▶ [Assigned task A]
Starting with the first line of the listing and going on through the line with "Compression Adaptors", output those lines as a Markdown table with the columns Row and Line, giving each line its own numbered row and leaving out blank lines.
━━━ Given text
Anyway, just a thought. Regardless, it's a very cool idea + site! 

e: Also, I'm a bit unsure about Zerbinetta as a result for Susanna, which I had thought of as a light lyric role, though it is sung by coloraturas and full lyrics as well.


----------



## Kopachris (May 31, 2010)

Looks interesting. Makes me wish I actually sang opera.


----------



## Almaviva (Aug 13, 2010)

Captbaritone said:


> Il Conte
> The Count
> Almaviva
> Count Almaviva
> ...


Huh? Who, me?


----------



## Kopachris (May 31, 2010)

Almaviva said:


> Huh? Who, me?


Yes, you, silly!


----------



## BalloinMaschera (Apr 4, 2011)

worked for me


----------



## Aksel (Dec 3, 2010)

Worked for me as well. Looks like an interesting tool that could come in very handy for some people.


----------



## kv466 (May 18, 2011)

Sounds like that computer they made in the original Willy Wonka & The Chocolate Factory that is supposed to tell you where in the world all the golden tickets are...anyway, you gotta love the name...fachme...really?...nice.


----------



## Captbaritone (Aug 11, 2011)

kv466 said:


> Sounds like that computer they made in the original Willy Wonka & The Chocolate Factory that is supposed to tell you where in the world all the golden tickets are...anyway, you gotta love the name...fachme...really?...nice.


Thanks! The name has actually confused some people (they expect it to tell them the name of the fach in which they belong) but it was really too good to pass up.


----------
━━━━━━
▶ [Assigned task B]
Summarize the forum thread in two sentences.
━━━ Entries provided
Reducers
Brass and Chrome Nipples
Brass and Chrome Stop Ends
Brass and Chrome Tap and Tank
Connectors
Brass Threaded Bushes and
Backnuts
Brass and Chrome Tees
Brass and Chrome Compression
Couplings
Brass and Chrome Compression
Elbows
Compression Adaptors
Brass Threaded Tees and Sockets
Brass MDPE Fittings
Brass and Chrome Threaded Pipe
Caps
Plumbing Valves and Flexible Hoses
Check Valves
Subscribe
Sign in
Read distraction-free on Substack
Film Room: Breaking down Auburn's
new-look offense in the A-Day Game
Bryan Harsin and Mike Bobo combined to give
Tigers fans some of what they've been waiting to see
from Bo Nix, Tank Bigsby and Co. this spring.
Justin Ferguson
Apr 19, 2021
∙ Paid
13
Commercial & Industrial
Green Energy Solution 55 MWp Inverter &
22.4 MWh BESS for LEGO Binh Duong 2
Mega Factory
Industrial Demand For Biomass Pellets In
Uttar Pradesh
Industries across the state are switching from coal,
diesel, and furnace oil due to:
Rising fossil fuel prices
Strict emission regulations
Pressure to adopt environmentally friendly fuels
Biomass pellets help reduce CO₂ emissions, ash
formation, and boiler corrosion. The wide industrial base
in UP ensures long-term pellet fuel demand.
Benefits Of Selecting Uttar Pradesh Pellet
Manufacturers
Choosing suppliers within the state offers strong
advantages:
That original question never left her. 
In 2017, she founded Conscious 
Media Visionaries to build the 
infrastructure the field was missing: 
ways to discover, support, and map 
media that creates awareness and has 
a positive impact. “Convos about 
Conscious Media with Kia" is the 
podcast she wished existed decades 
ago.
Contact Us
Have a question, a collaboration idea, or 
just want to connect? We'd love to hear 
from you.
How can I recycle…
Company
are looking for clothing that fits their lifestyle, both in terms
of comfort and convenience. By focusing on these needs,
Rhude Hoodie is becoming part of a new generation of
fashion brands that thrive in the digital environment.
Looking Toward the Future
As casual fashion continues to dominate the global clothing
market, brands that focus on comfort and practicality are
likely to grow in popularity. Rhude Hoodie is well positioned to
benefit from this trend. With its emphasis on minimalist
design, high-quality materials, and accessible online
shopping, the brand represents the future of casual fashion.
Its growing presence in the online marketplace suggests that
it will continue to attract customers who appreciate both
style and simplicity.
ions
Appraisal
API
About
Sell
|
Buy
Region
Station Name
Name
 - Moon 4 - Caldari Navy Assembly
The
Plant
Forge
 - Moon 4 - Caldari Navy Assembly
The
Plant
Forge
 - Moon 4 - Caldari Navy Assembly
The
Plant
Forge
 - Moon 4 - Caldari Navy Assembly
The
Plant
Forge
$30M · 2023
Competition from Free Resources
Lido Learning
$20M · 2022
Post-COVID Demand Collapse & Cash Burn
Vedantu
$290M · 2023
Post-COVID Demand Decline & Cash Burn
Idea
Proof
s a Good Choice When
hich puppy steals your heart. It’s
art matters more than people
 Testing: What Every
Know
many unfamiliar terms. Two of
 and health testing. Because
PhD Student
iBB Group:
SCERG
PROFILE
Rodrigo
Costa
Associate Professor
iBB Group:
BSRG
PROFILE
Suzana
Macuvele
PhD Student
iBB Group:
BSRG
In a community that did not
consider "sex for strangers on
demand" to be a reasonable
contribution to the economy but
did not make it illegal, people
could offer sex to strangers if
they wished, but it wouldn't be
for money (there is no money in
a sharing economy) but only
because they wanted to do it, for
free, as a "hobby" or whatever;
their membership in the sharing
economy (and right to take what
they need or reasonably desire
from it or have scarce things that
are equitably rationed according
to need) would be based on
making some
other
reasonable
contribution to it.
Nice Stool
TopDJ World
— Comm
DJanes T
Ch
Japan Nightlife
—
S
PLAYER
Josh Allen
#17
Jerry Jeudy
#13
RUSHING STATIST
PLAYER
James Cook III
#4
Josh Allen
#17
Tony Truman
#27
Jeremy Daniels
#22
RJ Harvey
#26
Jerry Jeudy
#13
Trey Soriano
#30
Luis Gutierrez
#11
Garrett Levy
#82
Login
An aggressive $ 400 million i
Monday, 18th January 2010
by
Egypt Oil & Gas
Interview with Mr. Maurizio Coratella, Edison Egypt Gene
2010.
━━━━━━
▶ [Task result A]
| Row | Line |
|---|---|
| 1 | Reducers |
| 2 | Brass and Chrome Nipples |
| 3 | Brass and Chrome Stop Ends |
| 4 | Brass and Chrome Tap and Tank |
| 5 | Connectors |
| 6 | Brass Threaded Bushes and |
| 7 | Backnuts |
| 8 | Brass and Chrome Tees |
| 9 | Brass and Chrome Compression |
| 10 | Couplings |
| 11 | Brass and Chrome Compression |
| 12 | Elbows |
| 13 | Compression Adaptors |

▶ [Task result B]
Posters call the site a cool idea and an interesting tool that worked for them, though one is unsure about Zerbinetta as a result for Susanna, a role that poster had considered light lyric. Another compares it to the golden-ticket computer in the original Willy Wonka & The Chocolate Factory and praises the name fachme, and Captbaritone replies that the name has confused some people but was too good to pass up.